*This is adapted from an email I wrote to our Life Group leaders. It’s shaped by our context at Calvary and my role here, but I think some general principles may be helpful more broadly. This isn’t meant to be an academic article—it’s a pastoral reflection interacting with ideas from Henry Cloud and John Townsend’s Making Small Groups Work.
I’ve been reading the prologue of a small group book with our Life Group leaders Making Small Groups Work by Cloud and Townsend. A couple of lines really lodged themselves in my brain:
“There is no one right way to do small groups.”
“While leaders might have a good curriculum that guides content, they need training in the process itself.”
That second line is the one that grabbed me: the process itself.
That’s probably the main thing I want from this book—to help us think about how to set up and lead processes in our small groups so that small groups actually change lives. Learning the art of process is the thing we need. We need to learn how to lead process. We even need to get clear on what we mean by process.
Because that’s really why we’re reading this: so we can better understand how people change, how people grow, and how we, as leaders, are meant to be facilitators of that change and growth.
The Problem Isn’t Curriculum
There is absolutely no shortage of curriculum. I could write one. You could write one. There are roughly 900 bajillion already out there.

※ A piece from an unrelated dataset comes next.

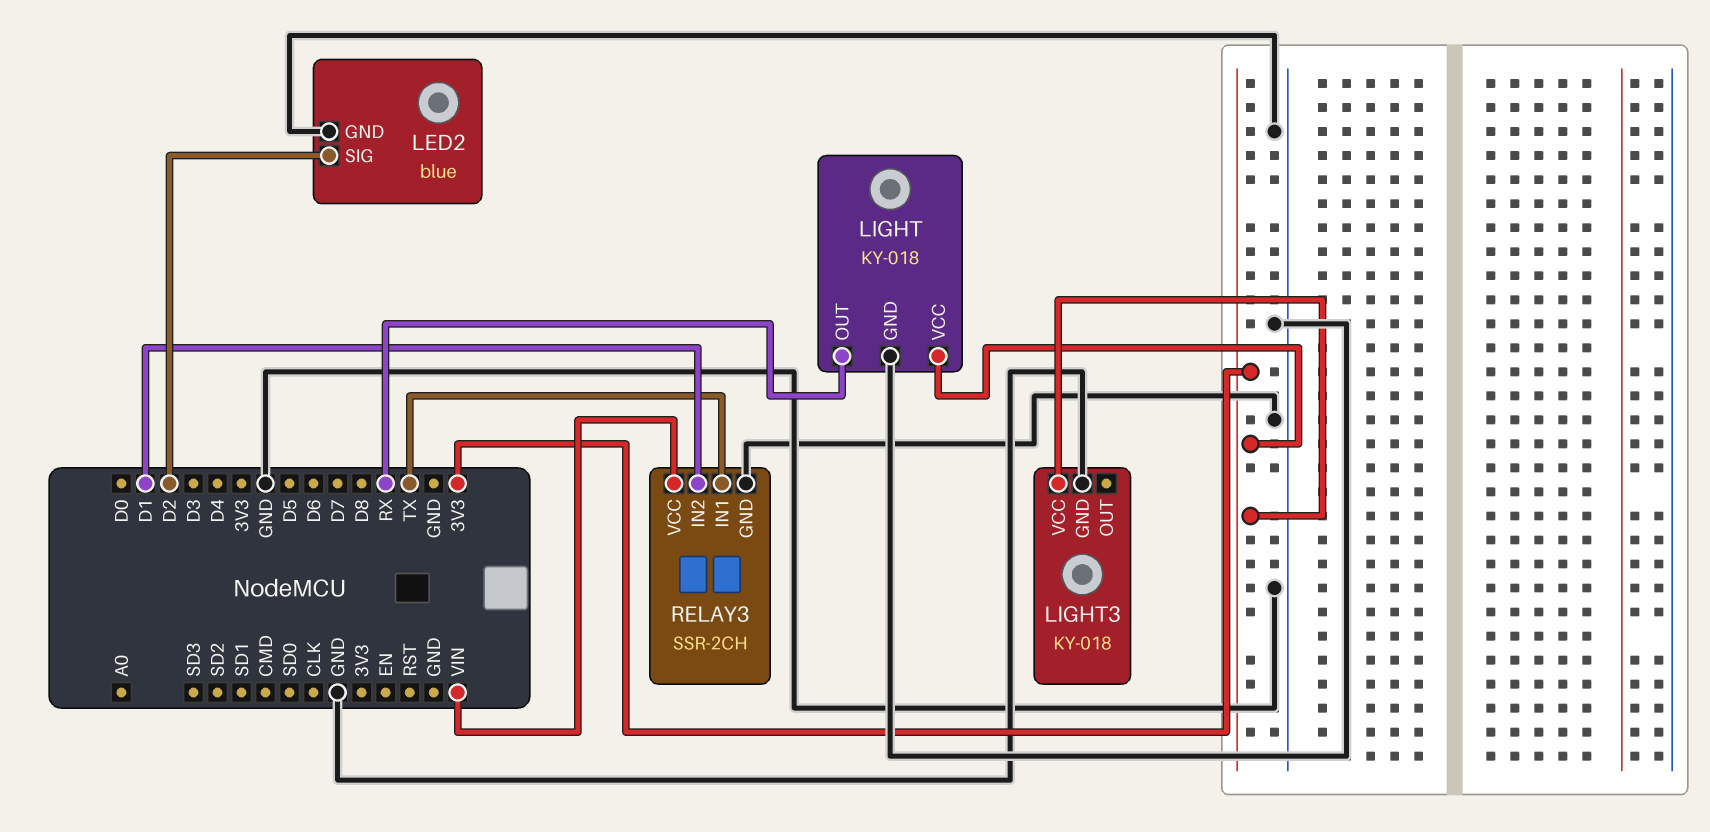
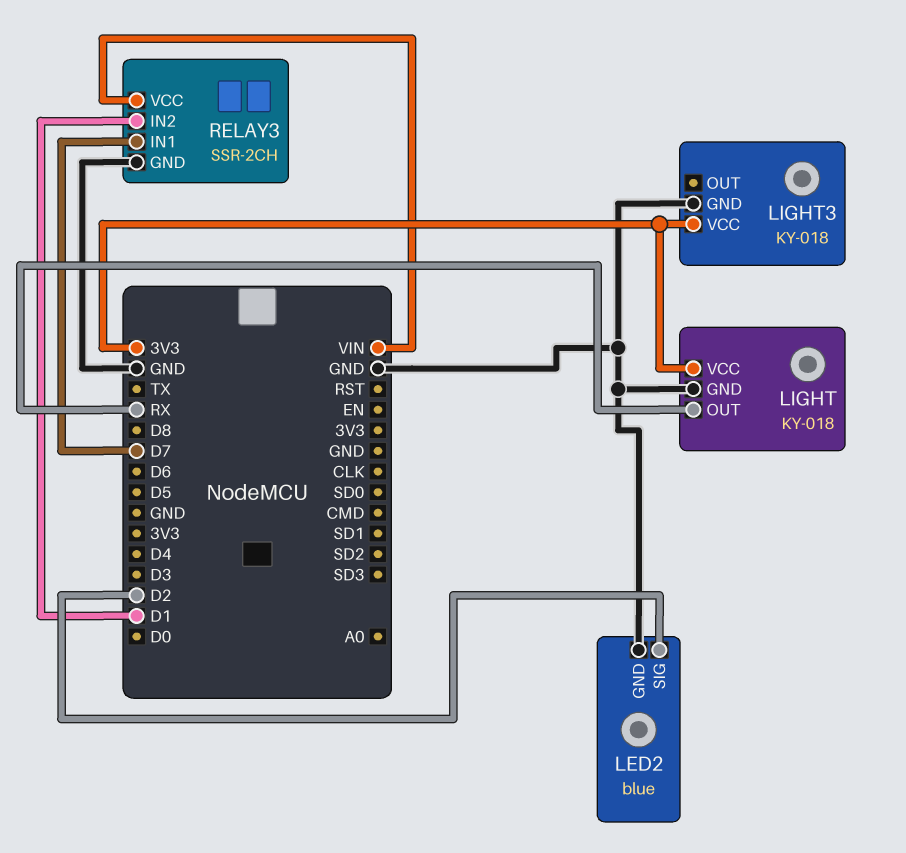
RELAY3 pin IN1: TX -> D7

Recently our groups used The Cure, and I’ve heard from several in our congregation about how it was helpful. This coming January and February, we’ll walk through a short six-week series on loving our neighborhoods (using Placed For a Purpose).
But beyond that, I don’t want to micromanage what every group studies.
Every Life Group has its own flavor—its own mix of geography, friendships, ages, and rhythms. One group might be mostly young families; another might be a mix of empty nesters and singles; another might have people driving in from all over. And that’s exactly as it should be. Different groups will need different things.
Yes, I’ll occasionally recommend something when it seems like there’s a shared need—maybe we all need help engaging more personally, or learning to love our physical neighbors better. But I don’t want to be the official “curriculum chooser.” (This is context and role specific to Calvary. In another place with different circumstances, I might approach this differently.)
Unless our session says otherwise, my role (see above disclaimer) isn’t to control what our groups look at together. My role is to help make sure that whatever you’re doing actually changes lives. I’m trying to shepherd us into being better process facilitators.
What Life Groups Are For
If our Life Groups are just getting together for food and fellowship, we’re not really using them for what they’re intended for.
Fellowship is good. Hanging out is good. Laughing together is good.
But Life Groups are meant to be our more personal, smaller context for active, personal shepherding. And the Life Group leaders are the shepherds. Anyone willing to lead, care, love, ask good questions, and shepherd can get in on this though! You don't need to be in the formal role!
I want our groups to be active vehicles of shepherding people toward Jesus. Places where holiness is stirred up. Places where personal growth is actually happening. Places where people are slowly, steadily becoming more like Christ because they’re being known, challenged, encouraged, and loved.
And that doesn’t come mainly through content.
Content and curriculum matter. They really do. But presented on their own, they don’t transform anyone. Every teacher knows this: the hardest part isn’t the material—it’s the process.
Where the Real Power Is
So what do I mean by process?
Process is the way the content gets worked into people’s lives over time. It’s:
- The real conversations after someone shares something vulnerable.
- The small moments, when someone goes out of their way to follow up midweek.
- The prayers where people risk being honest.
- The tears that show up when something finally hits a deep place.
- The decisions made in community—to forgive, to repent, to reach out, to take a next step.
- The confessions of sin that move beyond “I struggle sometimes” to “Here’s what’s actually going on.”
- The shared laughter that builds trust so that harder things can be shared.
- To learn how people change.
- To learn how God uses community to grow His people.
- To learn how we can better lead that growth as shepherds.
That’s the stuff that actually shapes a person over time. And as Life Group leaders, we’ve been called to shepherd that process.
You’re not just “running a study.” You’re tending people. You’re helping create an environment where the Spirit can work through Scripture, conversation, and community to change hearts.
What This Book (and This Season) Is Really About
So as we go through this book together, I want us to keep this front and center:
We are here to understand and practice process.
My prayer is that this doesn’t just help us “teach good content,” but that it trains us to lead real transformation through process.
If you’re a Life Group leader, a small group leader, or just someone who cares about people being changed by Jesus—not just informed about Him—then this is the invitation:
Don’t just ask, “What are we studying?”
Start asking, “What’s our process? How are we walking with people so that this actually sinks in?”
That’s where the real work—and the real joy—is.
*ChatGPT was used in editing for formatting but not in writing this content. I was overusing em dashes long before it was made cool by AI.